Please copy the rows below word for word, from the line with "Food Supply 2006, Food Supply 2007" up to and including the line with "What is the difference between the col_2".

○ ○ ○

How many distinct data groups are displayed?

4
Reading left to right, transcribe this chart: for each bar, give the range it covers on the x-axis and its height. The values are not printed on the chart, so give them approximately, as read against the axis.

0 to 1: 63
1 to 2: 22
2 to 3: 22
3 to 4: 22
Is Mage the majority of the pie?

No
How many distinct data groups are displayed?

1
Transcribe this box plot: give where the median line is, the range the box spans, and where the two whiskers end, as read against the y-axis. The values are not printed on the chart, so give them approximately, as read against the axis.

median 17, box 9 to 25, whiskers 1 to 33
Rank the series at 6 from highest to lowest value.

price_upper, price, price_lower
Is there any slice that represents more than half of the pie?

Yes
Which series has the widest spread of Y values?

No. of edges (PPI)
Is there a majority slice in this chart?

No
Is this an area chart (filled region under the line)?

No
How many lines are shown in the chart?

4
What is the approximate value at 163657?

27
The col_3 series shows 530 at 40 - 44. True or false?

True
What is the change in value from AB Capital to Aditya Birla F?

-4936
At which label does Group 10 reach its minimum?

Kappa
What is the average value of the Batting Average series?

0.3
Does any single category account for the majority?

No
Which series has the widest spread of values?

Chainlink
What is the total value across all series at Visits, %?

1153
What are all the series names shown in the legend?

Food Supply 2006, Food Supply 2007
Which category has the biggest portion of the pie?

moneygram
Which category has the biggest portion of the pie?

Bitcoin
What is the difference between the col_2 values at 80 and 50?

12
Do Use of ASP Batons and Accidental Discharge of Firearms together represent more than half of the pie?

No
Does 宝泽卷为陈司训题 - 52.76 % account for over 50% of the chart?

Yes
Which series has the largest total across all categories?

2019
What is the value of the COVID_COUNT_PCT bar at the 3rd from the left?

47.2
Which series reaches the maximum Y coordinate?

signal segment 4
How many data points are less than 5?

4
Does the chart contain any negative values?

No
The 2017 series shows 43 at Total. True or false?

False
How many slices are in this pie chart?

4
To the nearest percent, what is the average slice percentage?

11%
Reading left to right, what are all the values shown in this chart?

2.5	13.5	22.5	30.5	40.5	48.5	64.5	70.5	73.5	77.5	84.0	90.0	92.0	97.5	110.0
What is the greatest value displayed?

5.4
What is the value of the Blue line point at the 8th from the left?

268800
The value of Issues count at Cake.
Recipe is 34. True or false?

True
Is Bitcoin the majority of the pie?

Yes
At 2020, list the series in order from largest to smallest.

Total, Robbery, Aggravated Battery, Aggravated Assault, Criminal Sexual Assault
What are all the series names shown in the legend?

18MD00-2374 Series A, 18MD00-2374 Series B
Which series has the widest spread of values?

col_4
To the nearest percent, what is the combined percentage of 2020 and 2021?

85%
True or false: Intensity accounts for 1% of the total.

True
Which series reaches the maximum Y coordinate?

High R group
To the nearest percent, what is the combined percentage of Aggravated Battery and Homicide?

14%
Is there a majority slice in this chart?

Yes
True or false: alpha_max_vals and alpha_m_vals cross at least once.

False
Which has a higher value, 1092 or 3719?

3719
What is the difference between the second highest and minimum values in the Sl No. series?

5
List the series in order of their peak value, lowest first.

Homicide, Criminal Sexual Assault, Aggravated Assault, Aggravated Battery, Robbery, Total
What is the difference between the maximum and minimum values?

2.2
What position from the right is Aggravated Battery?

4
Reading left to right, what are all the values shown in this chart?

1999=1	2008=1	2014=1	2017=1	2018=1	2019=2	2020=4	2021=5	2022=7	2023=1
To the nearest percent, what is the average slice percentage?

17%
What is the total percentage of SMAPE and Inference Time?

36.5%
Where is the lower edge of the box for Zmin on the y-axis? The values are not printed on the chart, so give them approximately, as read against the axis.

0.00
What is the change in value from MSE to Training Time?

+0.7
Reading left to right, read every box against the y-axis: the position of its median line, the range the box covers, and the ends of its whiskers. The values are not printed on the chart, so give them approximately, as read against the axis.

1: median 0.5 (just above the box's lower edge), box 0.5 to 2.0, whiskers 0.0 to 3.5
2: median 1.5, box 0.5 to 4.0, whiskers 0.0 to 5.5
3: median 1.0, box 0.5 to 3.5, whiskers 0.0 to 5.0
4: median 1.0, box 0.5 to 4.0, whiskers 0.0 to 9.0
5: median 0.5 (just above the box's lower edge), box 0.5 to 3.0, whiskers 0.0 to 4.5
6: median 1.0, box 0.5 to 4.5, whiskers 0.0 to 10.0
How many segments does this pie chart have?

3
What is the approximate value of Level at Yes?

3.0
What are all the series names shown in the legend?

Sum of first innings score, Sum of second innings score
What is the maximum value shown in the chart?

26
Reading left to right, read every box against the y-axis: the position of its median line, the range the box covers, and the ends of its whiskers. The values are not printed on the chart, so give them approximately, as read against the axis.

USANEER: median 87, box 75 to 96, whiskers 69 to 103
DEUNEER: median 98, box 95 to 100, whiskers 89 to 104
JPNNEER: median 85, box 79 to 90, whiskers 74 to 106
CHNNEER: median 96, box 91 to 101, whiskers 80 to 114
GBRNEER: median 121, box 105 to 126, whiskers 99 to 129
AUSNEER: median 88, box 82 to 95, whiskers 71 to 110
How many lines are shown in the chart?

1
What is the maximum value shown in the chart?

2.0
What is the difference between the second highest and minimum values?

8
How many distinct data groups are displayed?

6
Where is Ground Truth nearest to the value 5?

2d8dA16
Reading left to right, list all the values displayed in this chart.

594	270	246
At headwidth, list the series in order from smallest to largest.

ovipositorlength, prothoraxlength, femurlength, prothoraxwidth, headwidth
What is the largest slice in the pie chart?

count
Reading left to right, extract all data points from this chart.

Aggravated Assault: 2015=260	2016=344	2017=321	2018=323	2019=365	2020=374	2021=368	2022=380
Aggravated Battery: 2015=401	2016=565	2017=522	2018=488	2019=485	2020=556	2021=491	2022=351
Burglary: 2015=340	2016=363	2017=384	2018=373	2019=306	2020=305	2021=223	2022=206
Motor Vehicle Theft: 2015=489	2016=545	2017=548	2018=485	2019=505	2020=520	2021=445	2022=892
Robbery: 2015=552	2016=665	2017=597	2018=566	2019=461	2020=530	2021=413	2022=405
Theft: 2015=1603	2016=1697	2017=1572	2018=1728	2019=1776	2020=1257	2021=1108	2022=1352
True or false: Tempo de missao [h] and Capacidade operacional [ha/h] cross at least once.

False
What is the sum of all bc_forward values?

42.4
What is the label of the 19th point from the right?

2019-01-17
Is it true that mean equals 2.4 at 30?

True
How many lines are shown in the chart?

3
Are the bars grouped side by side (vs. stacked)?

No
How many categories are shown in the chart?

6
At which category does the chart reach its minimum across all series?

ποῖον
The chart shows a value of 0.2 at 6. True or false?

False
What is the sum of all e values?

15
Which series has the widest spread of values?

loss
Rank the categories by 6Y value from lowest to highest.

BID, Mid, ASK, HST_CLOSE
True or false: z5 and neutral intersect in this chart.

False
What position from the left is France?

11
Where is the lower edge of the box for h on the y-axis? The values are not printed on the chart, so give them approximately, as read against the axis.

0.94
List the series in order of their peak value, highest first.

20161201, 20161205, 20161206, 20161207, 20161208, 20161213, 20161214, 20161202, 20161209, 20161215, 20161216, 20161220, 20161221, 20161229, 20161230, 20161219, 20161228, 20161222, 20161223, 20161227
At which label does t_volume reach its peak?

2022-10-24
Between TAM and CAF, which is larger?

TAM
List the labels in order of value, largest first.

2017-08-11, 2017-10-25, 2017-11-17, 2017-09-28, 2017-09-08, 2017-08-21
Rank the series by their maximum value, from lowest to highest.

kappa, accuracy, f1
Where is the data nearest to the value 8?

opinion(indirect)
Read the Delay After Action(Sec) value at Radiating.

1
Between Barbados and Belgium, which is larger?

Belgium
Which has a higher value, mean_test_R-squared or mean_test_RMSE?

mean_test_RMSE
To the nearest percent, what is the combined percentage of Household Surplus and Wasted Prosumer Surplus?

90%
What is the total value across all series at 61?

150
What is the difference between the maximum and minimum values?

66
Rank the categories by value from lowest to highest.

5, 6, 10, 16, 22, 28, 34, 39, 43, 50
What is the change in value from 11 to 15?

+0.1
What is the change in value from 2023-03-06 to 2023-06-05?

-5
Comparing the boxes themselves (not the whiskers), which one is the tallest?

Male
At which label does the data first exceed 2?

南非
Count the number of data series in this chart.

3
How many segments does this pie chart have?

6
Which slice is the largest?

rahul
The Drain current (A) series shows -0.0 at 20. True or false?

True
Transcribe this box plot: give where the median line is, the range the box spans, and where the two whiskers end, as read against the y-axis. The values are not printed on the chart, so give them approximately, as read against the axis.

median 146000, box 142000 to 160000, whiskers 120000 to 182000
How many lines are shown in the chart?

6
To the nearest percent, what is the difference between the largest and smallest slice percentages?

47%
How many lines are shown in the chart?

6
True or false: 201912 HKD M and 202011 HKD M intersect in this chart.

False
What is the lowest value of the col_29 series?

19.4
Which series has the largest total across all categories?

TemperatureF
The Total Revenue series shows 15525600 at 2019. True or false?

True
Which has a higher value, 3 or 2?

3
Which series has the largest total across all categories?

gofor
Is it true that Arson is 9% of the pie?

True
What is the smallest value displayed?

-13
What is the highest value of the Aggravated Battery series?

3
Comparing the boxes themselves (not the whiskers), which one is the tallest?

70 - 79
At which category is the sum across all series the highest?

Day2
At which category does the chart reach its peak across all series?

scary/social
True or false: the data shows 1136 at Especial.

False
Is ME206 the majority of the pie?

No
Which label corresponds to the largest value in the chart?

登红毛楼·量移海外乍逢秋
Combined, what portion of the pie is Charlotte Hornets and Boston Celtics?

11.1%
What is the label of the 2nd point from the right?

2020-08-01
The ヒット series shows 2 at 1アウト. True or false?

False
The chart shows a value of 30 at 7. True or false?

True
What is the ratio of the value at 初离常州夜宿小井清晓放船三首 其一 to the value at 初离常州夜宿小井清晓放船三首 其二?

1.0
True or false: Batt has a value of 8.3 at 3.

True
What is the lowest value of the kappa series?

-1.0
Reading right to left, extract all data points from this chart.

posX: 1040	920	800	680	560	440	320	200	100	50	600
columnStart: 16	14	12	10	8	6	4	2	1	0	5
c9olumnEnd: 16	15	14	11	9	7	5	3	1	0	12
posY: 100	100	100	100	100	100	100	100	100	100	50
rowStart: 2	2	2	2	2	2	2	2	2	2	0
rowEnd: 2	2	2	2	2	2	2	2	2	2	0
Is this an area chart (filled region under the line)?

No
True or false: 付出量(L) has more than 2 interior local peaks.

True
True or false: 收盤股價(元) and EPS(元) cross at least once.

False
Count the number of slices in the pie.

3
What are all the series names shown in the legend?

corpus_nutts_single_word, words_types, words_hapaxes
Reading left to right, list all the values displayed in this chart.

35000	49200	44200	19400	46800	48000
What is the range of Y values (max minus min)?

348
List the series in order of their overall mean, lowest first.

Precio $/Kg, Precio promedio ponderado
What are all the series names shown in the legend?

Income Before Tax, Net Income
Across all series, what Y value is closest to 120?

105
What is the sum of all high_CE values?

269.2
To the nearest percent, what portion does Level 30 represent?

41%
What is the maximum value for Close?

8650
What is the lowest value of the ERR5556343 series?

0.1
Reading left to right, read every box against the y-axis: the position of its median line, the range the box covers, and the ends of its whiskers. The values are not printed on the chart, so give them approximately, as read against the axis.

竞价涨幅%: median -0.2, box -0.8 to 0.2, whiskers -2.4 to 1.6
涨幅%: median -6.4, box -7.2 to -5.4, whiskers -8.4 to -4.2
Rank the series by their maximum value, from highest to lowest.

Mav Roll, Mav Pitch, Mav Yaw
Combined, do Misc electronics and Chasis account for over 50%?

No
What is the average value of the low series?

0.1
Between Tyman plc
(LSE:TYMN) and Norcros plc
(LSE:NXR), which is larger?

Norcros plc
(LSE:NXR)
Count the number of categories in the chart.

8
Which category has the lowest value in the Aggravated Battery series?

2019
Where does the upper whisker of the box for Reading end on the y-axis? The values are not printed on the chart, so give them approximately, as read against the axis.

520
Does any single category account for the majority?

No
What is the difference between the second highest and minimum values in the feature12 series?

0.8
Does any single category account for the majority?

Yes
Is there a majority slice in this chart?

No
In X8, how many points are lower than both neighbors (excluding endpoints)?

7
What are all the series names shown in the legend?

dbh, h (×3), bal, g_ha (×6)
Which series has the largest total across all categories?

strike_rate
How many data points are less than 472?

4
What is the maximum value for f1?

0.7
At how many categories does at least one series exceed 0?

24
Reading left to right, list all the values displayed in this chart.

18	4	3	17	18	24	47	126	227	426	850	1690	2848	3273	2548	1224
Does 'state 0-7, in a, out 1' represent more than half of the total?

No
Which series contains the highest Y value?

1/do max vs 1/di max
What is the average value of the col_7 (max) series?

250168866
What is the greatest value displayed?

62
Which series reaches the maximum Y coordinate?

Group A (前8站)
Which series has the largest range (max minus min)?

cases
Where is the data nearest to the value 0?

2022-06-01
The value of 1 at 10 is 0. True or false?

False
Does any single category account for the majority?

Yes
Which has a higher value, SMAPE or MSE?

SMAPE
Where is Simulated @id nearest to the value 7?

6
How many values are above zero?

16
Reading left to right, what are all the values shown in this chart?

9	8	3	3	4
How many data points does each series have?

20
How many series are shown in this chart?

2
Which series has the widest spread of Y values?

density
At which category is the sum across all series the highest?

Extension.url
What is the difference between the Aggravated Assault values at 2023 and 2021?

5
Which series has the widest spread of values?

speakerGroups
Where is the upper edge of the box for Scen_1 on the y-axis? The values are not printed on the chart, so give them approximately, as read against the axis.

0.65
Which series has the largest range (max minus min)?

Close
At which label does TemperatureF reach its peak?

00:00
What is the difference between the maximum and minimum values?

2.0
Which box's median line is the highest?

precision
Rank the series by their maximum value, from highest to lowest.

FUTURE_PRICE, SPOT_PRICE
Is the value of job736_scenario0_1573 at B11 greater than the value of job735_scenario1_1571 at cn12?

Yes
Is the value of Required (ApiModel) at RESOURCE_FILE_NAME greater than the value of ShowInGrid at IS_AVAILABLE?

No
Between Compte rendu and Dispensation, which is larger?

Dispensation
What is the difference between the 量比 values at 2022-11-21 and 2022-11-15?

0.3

○ ○ ○

## RESULT
Food Supply 2006, Food Supply 2007
Which category has the biggest portion of the pie?

moneygram
Which category has the biggest portion of the pie?

Bitcoin
What is the difference between the col_2 values at 80 and 50?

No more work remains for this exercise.